Si le jeune juif allemand Helmut Neustädter n’avait pas eu le flair, quelques jours après la Nuit de Cristal, de quitter sa ville natale direction Trieste pour embarquer sur un paquebot voguant vers Singapour, le nom de Helmut Newton ne serait sans doute jamais passé à la postérité. Après ces années d’errance à courir le monde – et les femmes – jusqu’à l’Australie, et tandis que parents et demi-frère ont quant à eux sauvé leur peau in extremis en fuyant vers l’Amérique du Sud, le photographe de mode retourne à son premier port d’attache : Berlin.
Nous sommes en 1959, aucun Mur ne bouche encore la perspective de la Porte de Brandebourg, décor que choisit l’artiste presque quarantenaire pour shooter ce trio de mannequins joyeuses, commande de la revue Costanze. Entre Newton et Condé Nast s’ouvre une longue histoire ; elle débute avec Adam, titre français du groupe, pour lequel il immortalise les night-clubs de la ville… Il y reviendra en 1962-1963, pour Vogue, au pied du Mur, cette fois.

→ **Données extraites**
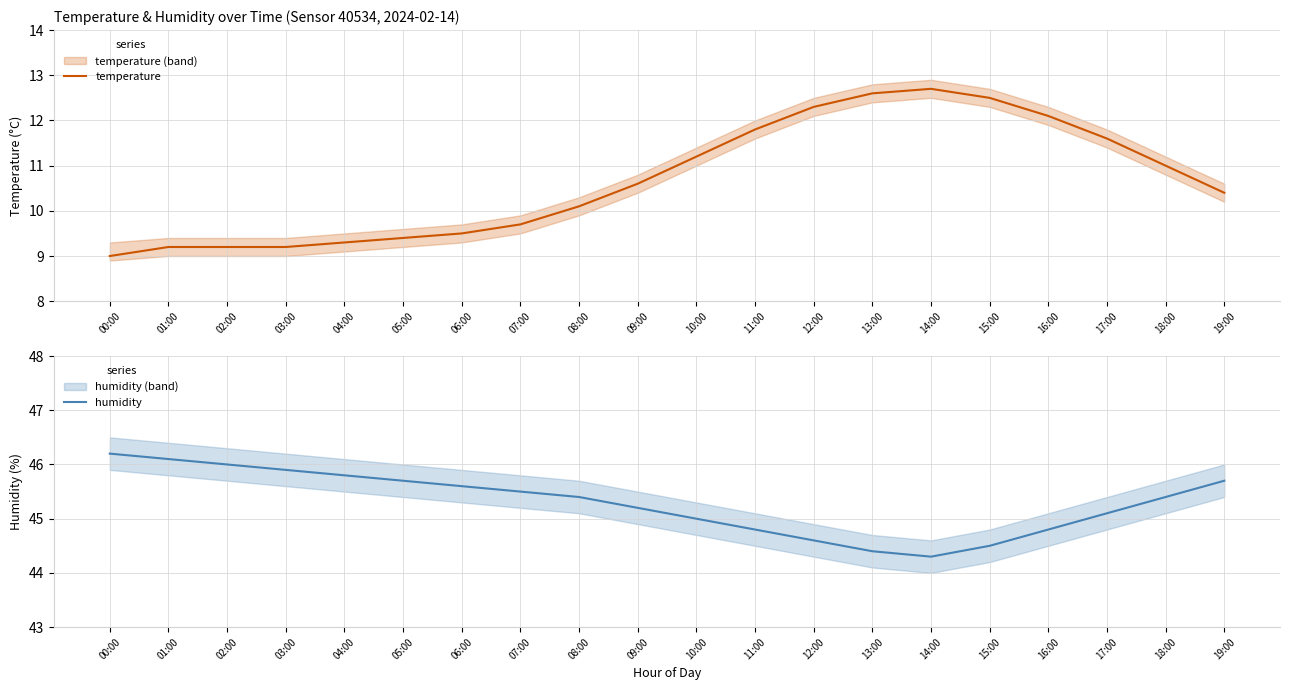

Which category has the lowest value across all series?

00:00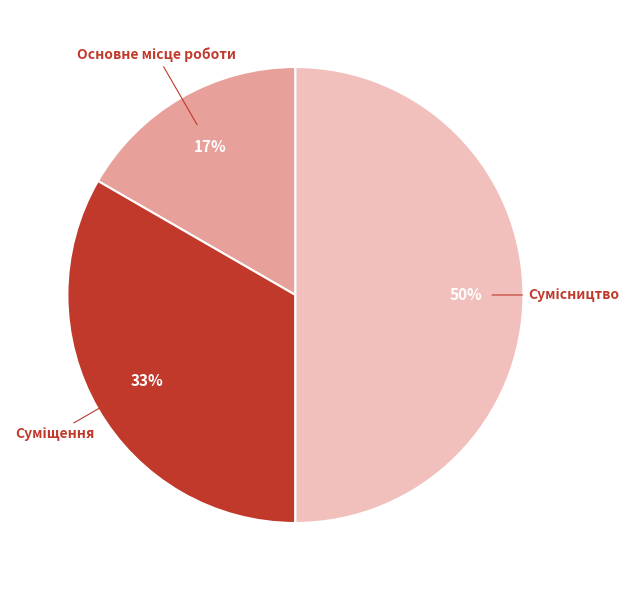

To the nearest percent, what is the average slice percentage?

33%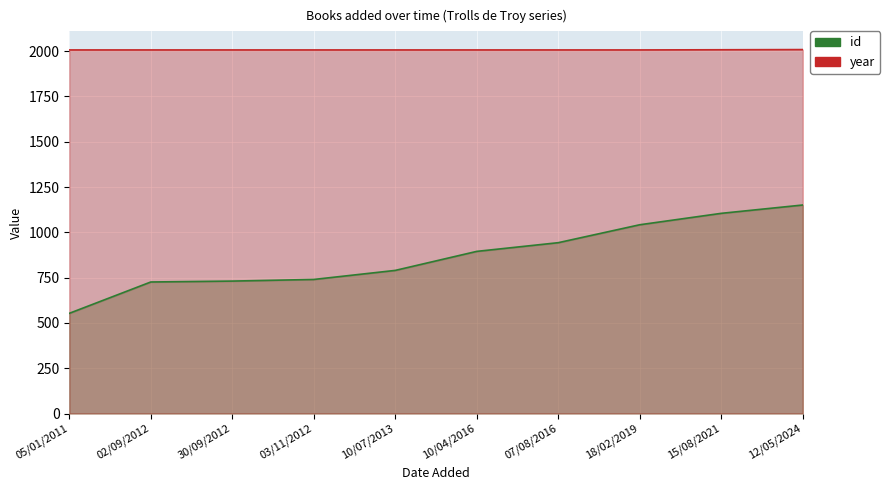

True or false: id and year cross at least once.

False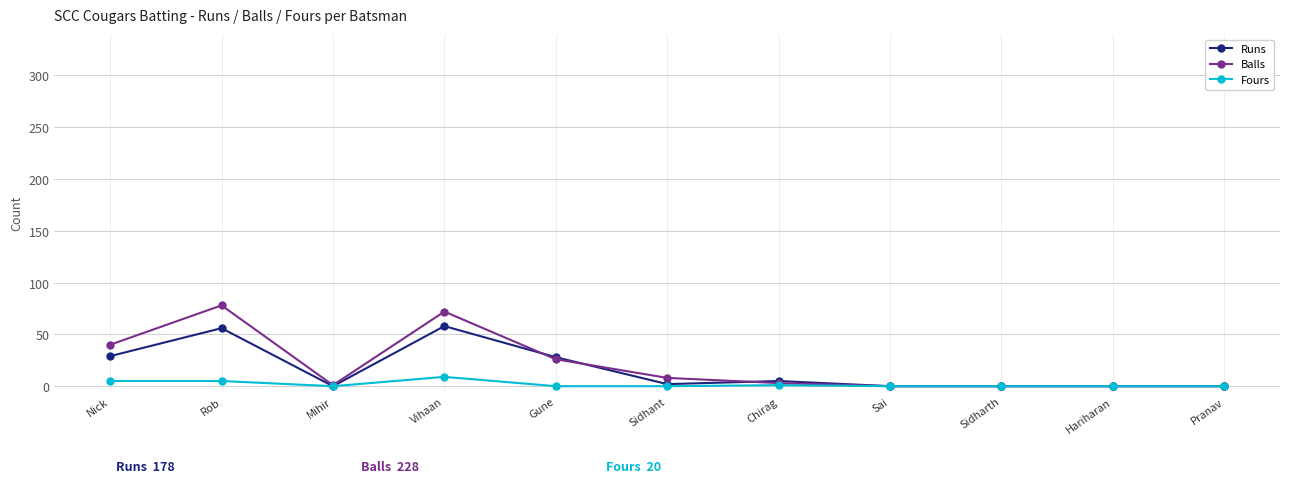

What is the sum of the Balls values at Vihaan and Rob?

150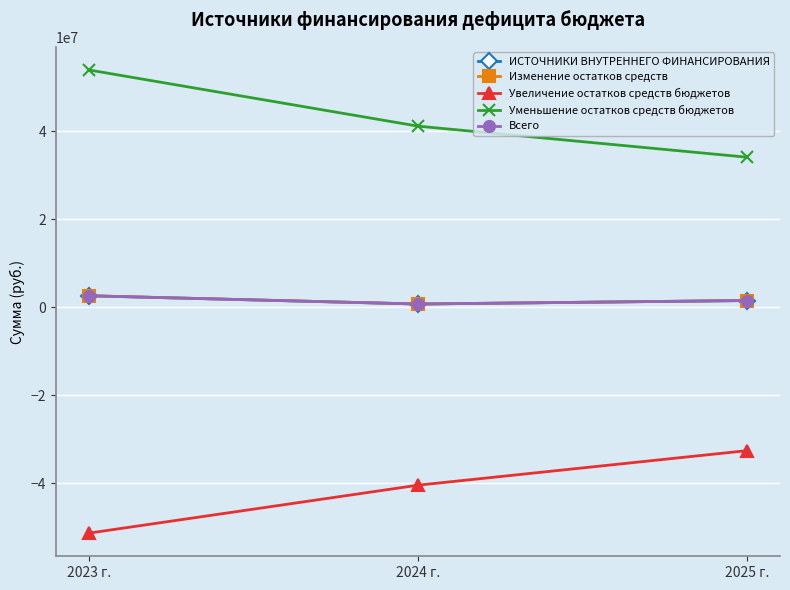

Rank the series by their maximum value, from highest to lowest.

Уменьшение остатков средств бюджетов, ИСТОЧНИКИ ВНУТРЕННЕГО ФИНАНСИРОВАНИЯ, Изменение остатков средств, Всего, Увеличение остатков средств бюджетов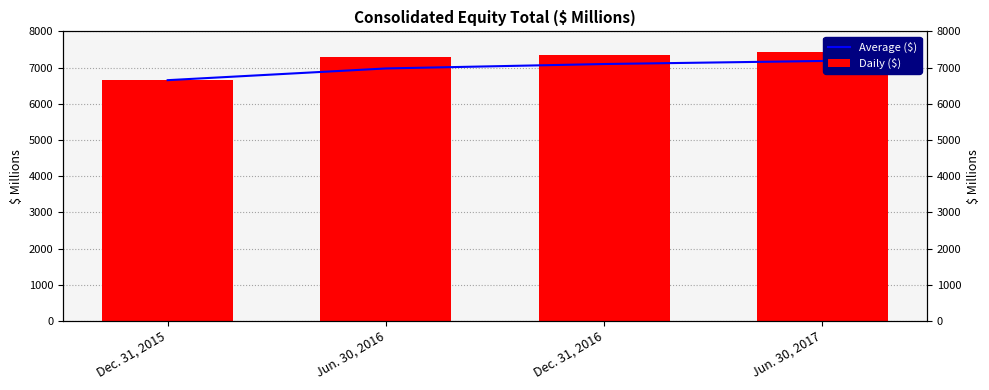

What is the sum of the Average ($) values at Jun. 30, 2016 and Dec. 31, 2015?

13628.0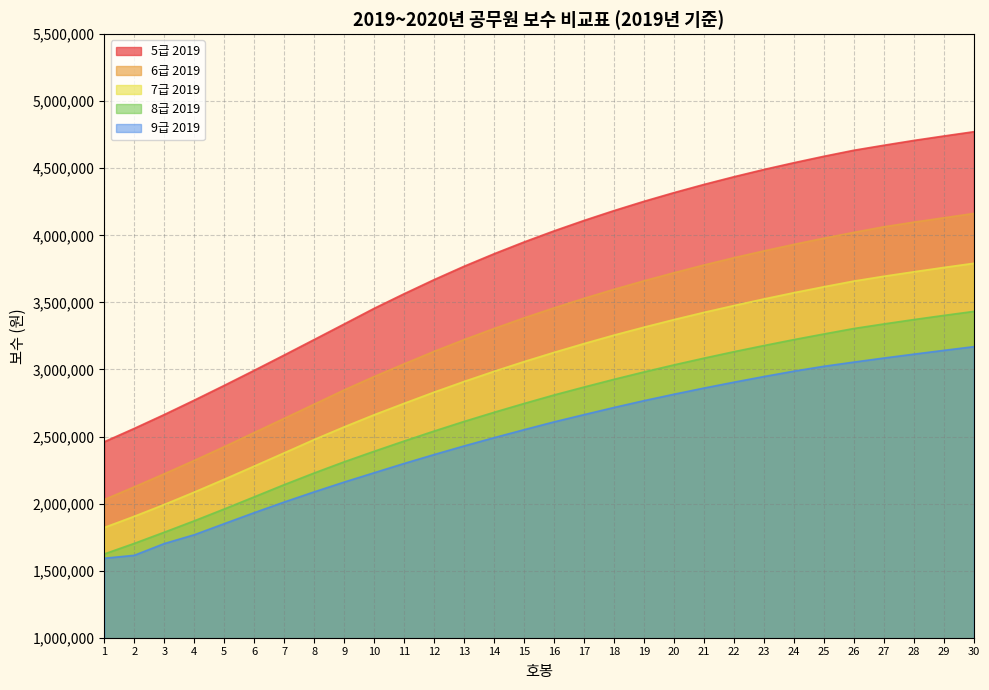

True or false: 5급 2019 has a value of 2881100 at 5.

True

→ **Votre consigne**
Dans le texte sur Helmut Newton, recopiez tout ce qui va de « Nous sommes en » jusqu'à « Mur, cette fois. » en renommant « mannequins » en « modèles ».

→ **Résultat de l'exercice**
Nous sommes en 1959, aucun Mur ne bouche encore la perspective de la Porte de Brandebourg, décor que choisit l’artiste presque quarantenaire pour shooter ce trio de modèles joyeuses, commande de la revue Costanze. Entre Newton et Condé Nast s’ouvre une longue histoire ; elle débute avec Adam, titre français du groupe, pour lequel il immortalise les night-clubs de la ville… Il y reviendra en 1962-1963, pour Vogue, au pied du Mur, cette fois.